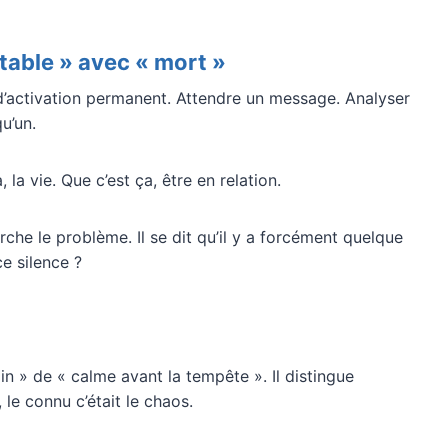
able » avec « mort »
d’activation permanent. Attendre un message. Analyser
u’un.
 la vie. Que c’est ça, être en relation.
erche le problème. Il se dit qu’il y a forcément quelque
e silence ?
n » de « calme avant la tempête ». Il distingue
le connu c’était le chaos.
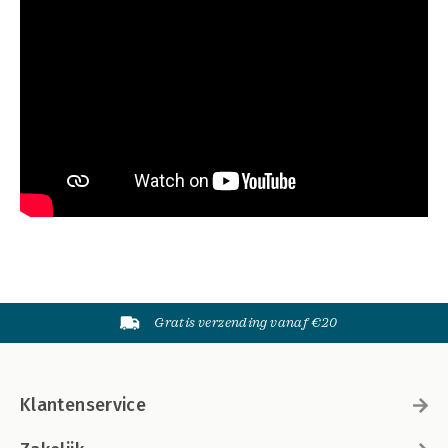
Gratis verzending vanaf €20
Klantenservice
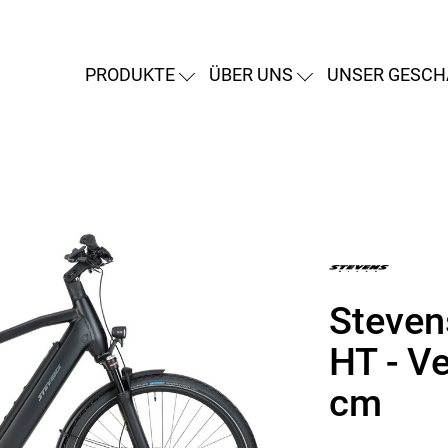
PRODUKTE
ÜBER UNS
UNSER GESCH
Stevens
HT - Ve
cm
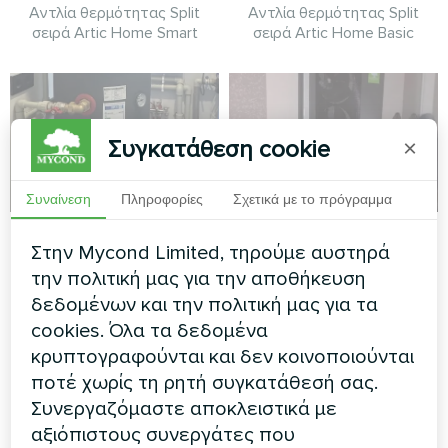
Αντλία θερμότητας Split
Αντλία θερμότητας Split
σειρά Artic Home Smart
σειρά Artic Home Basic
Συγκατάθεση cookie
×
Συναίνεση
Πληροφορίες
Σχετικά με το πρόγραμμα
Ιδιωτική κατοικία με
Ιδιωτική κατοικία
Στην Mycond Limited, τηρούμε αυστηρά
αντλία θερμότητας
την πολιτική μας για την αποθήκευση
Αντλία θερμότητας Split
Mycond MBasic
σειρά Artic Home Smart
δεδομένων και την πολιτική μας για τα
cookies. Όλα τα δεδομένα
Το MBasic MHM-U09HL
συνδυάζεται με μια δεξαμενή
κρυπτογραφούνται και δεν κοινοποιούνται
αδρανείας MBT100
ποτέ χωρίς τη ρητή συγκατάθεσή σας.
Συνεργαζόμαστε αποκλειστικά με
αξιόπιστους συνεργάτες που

• • •

Problem statement -> Could you update the listing above by changing "Gratis verzending" to "Gratis levering" wherever it occurs, keeping everything else the same and leaving out the pictures?

Answer area ->
able » avec « mort »
d’activation permanent. Attendre un message. Analyser
u’un.
 la vie. Que c’est ça, être en relation.
erche le problème. Il se dit qu’il y a forcément quelque
e silence ?
n » de « calme avant la tempête ». Il distingue
le connu c’était le chaos.
Gratis levering vanaf €20
Klantenservice
PRODUKTE
ÜBER UNS
UNSER GESCH
Stevens
HT - Ve
cm
Αντλία θερμότητας Split
Αντλία θερμότητας Split
σειρά Artic Home Smart
σειρά Artic Home Basic
Συγκατάθεση cookie
×
Συναίνεση
Πληροφορίες
Σχετικά με το πρόγραμμα
Ιδιωτική κατοικία με
Ιδιωτική κατοικία
Στην Mycond Limited, τηρούμε αυστηρά
αντλία θερμότητας
την πολιτική μας για την αποθήκευση
Αντλία θερμότητας Split
Mycond MBasic
σειρά Artic Home Smart
δεδομένων και την πολιτική μας για τα
cookies. Όλα τα δεδομένα
Το MBasic MHM-U09HL
συνδυάζεται με μια δεξαμενή
κρυπτογραφούνται και δεν κοινοποιούνται
αδρανείας MBT100
ποτέ χωρίς τη ρητή συγκατάθεσή σας.
Συνεργαζόμαστε αποκλειστικά με
αξιόπιστους συνεργάτες που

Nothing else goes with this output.